**YOUR GOAL:** Filter the entries below down to the lines that hold "Revista".

**DATA RECORDS:**
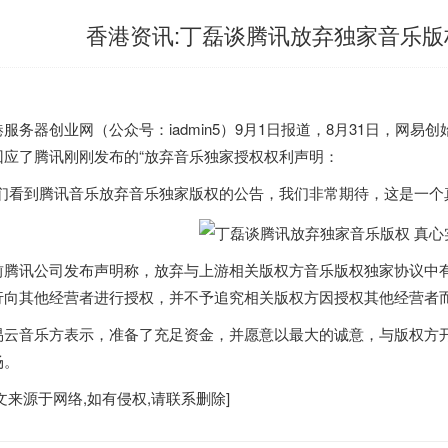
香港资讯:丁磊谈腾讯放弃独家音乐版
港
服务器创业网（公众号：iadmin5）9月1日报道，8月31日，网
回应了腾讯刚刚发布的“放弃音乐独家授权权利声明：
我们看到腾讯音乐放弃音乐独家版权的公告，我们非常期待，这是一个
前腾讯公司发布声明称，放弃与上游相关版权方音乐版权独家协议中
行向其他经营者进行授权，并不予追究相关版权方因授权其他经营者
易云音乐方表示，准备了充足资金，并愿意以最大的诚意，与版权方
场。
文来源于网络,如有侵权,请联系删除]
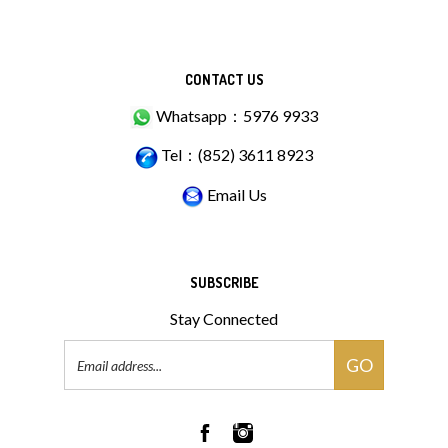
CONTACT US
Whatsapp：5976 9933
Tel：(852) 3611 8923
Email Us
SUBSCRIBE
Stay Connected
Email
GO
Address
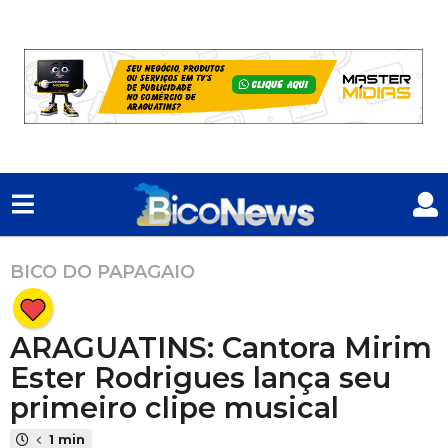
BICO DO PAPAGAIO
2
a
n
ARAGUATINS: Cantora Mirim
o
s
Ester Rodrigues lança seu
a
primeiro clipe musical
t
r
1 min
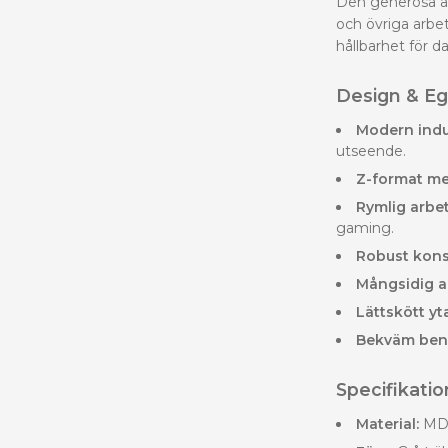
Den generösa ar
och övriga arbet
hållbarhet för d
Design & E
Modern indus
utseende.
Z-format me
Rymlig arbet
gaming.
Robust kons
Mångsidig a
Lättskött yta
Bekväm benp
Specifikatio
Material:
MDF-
==
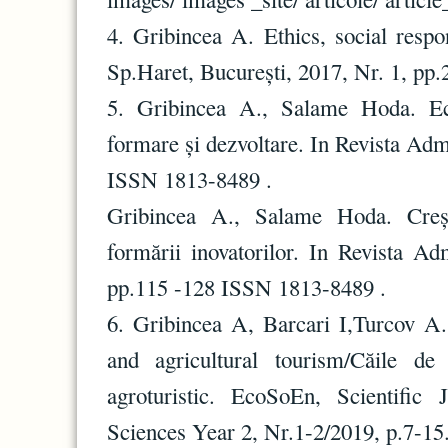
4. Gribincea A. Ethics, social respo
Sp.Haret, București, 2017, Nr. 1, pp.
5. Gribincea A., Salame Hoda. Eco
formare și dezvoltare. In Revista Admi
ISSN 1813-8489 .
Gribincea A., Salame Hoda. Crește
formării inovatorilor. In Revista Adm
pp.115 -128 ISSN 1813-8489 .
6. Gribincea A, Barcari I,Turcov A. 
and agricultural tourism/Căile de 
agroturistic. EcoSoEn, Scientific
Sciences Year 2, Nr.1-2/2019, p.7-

**REPLY:**
formare și dezvoltare. In Revista Admi
formării inovatorilor. In Revista Adm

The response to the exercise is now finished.